Minister of the Interior Hanno Pevkur (Reform) said on Tuesday that the state couldn’t help the Estonian Islamic Congregation to find new premises. Aghanum Allahverdijeva, the community’s chairman, had requested help finding a new location for prayer.
The congregation had asked for the ministry’s support in the effort to find new premises in a letter dated Aug. 4. The minister responded in writing that the ministry didn’t have suitable rooms at its disposal.
Pevkur recommended to turn to the local council for help. He suggested the congregation should discuss its options which local council to turn to, and once it had made a decision request help from them.

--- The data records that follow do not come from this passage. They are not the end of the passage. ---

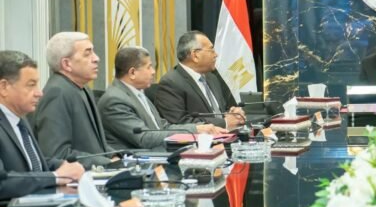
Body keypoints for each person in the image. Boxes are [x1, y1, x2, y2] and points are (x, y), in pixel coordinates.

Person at [99, 46, 227, 151]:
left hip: (157, 155)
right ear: (132, 72)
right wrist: (194, 132)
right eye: (149, 67)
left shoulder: (137, 93)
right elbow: (143, 138)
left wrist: (199, 128)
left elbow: (162, 127)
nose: (153, 72)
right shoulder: (115, 100)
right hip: (134, 163)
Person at [0, 51, 85, 200]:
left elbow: (30, 164)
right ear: (4, 87)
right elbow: (3, 183)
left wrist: (60, 165)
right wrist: (55, 176)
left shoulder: (19, 119)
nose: (39, 93)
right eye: (31, 85)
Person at [35, 32, 116, 168]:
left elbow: (94, 144)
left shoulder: (82, 88)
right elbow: (57, 154)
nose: (96, 58)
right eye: (87, 54)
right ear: (67, 64)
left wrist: (114, 156)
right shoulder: (57, 93)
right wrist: (105, 162)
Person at [154, 31, 245, 129]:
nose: (216, 54)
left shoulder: (212, 78)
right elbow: (180, 122)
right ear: (195, 55)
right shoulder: (171, 83)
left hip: (226, 136)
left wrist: (233, 114)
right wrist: (224, 123)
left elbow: (220, 111)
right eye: (211, 50)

Different attempts of the Estonian Islamic Congregation have lately been in the media, including its wish to build a mosque in Maardu. On Aug. 18 daily Päevaleht reported that the congregation had instead decided to buy a house in Kadriorg, which imam Ildar Muhhamedšin then denied later on.
Behind the need for premises are disagreements in the congregation. In general, there are two groups of muslims in Estonia, namely those who have lived in the country for several generations and who live the traditions handed down by their families, and all those who either arrived or converted later.
Allahverdijeva explained the situation in his letter to Pevkur, stating that despite the common religion there were different interpretations of scripture leading to different traditions in living and teaching them.
In the 2011 census, 1,508 people specified their faith as muslim.